*WHAT TO DO:* Everything in the records below from the line containing "cell phone: none [487,479,556,515]" through the line containing "potted plant: present [434,270,565,398]" is to be reproduced exactly, those two lines included; no picture is to be copied.

*DATA:*
━━━━━━━━━━━━━━━━━━━━━━━━━━━━━━

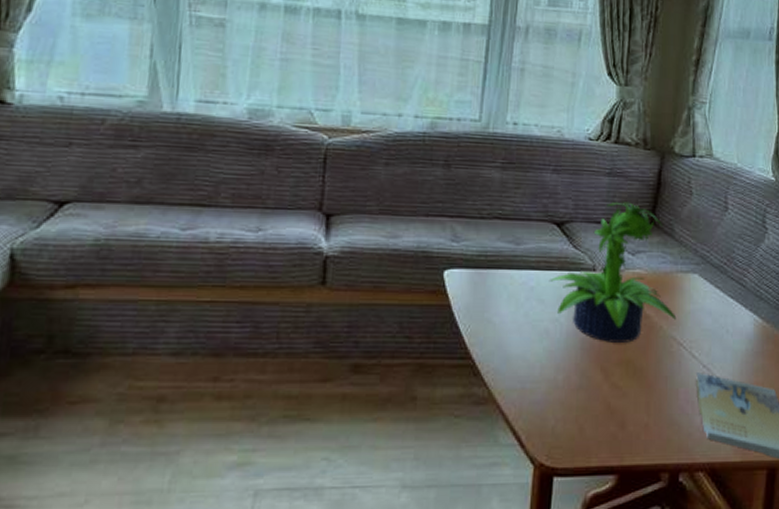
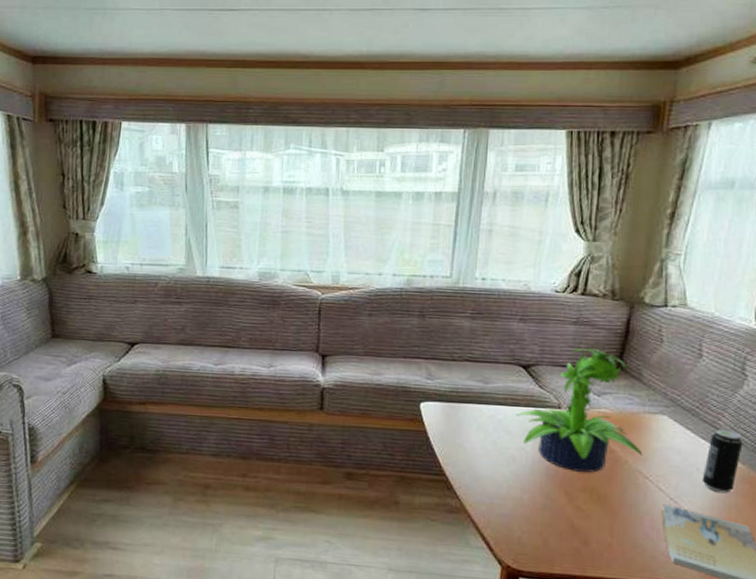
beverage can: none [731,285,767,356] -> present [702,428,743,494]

━━━━━━━━━━━━━━━━━━━━━━━━━━━━━━

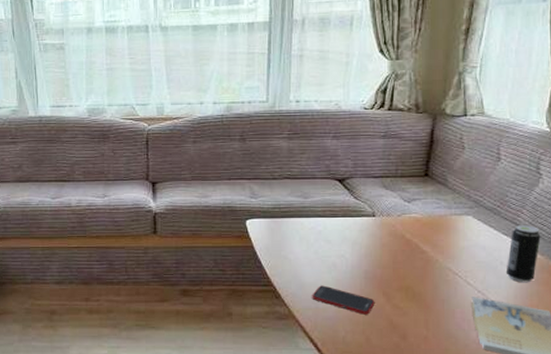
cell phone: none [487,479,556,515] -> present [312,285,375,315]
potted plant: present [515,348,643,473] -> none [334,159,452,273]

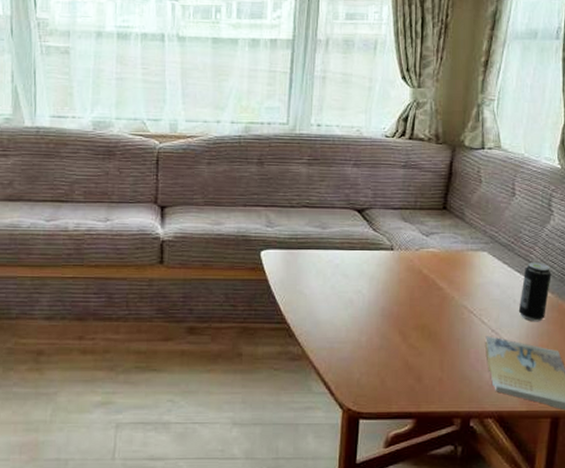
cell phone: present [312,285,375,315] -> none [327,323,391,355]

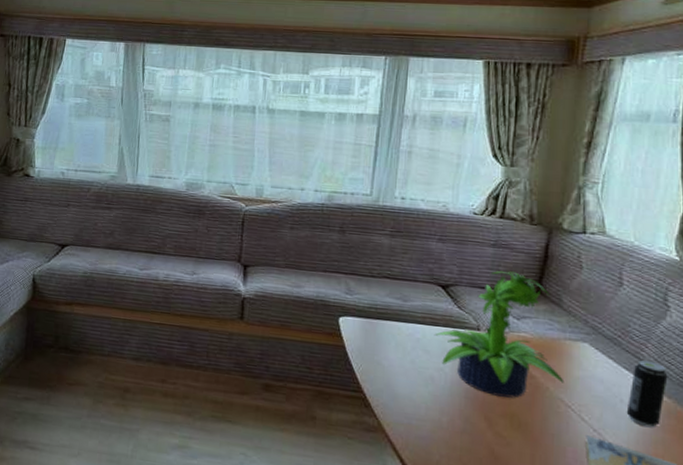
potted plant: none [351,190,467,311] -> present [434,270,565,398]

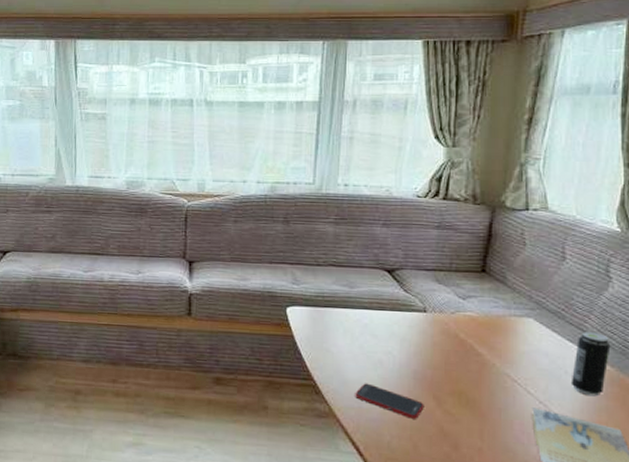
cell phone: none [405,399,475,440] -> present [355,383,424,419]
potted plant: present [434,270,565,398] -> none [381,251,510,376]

━━━━━━━━━━━━━━━━━━━━━━━━━━━━━━

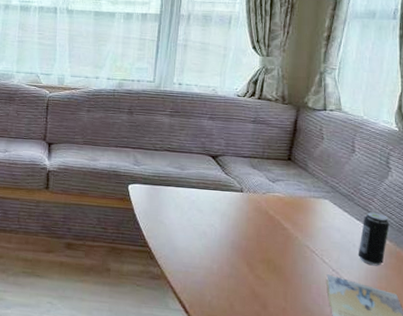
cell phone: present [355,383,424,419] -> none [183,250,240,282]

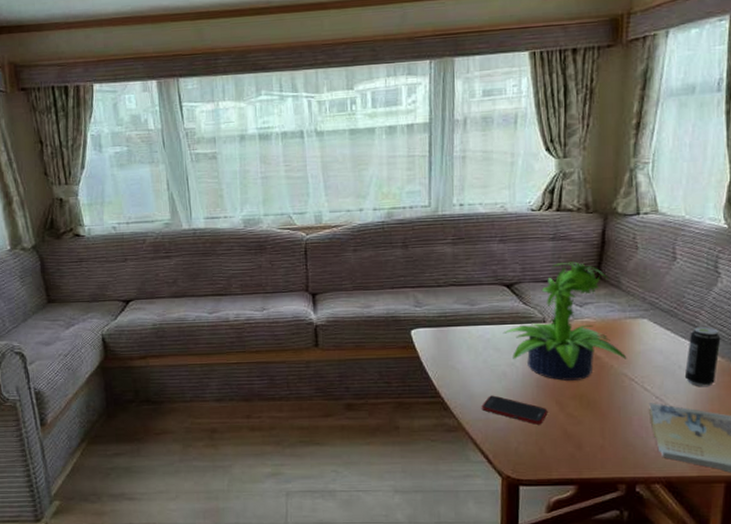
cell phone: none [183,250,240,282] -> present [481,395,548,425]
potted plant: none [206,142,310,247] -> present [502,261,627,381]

━━━━━━━━━━━━━━━━━━━━━━━━━━━━━━

*RESPONSE TO THIS TASK:*
cell phone: none [487,479,556,515] -> present [312,285,375,315]
potted plant: present [515,348,643,473] -> none [334,159,452,273]

cell phone: present [312,285,375,315] -> none [327,323,391,355]

potted plant: none [351,190,467,311] -> present [434,270,565,398]

cell phone: none [405,399,475,440] -> present [355,383,424,419]
potted plant: present [434,270,565,398] -> none [381,251,510,376]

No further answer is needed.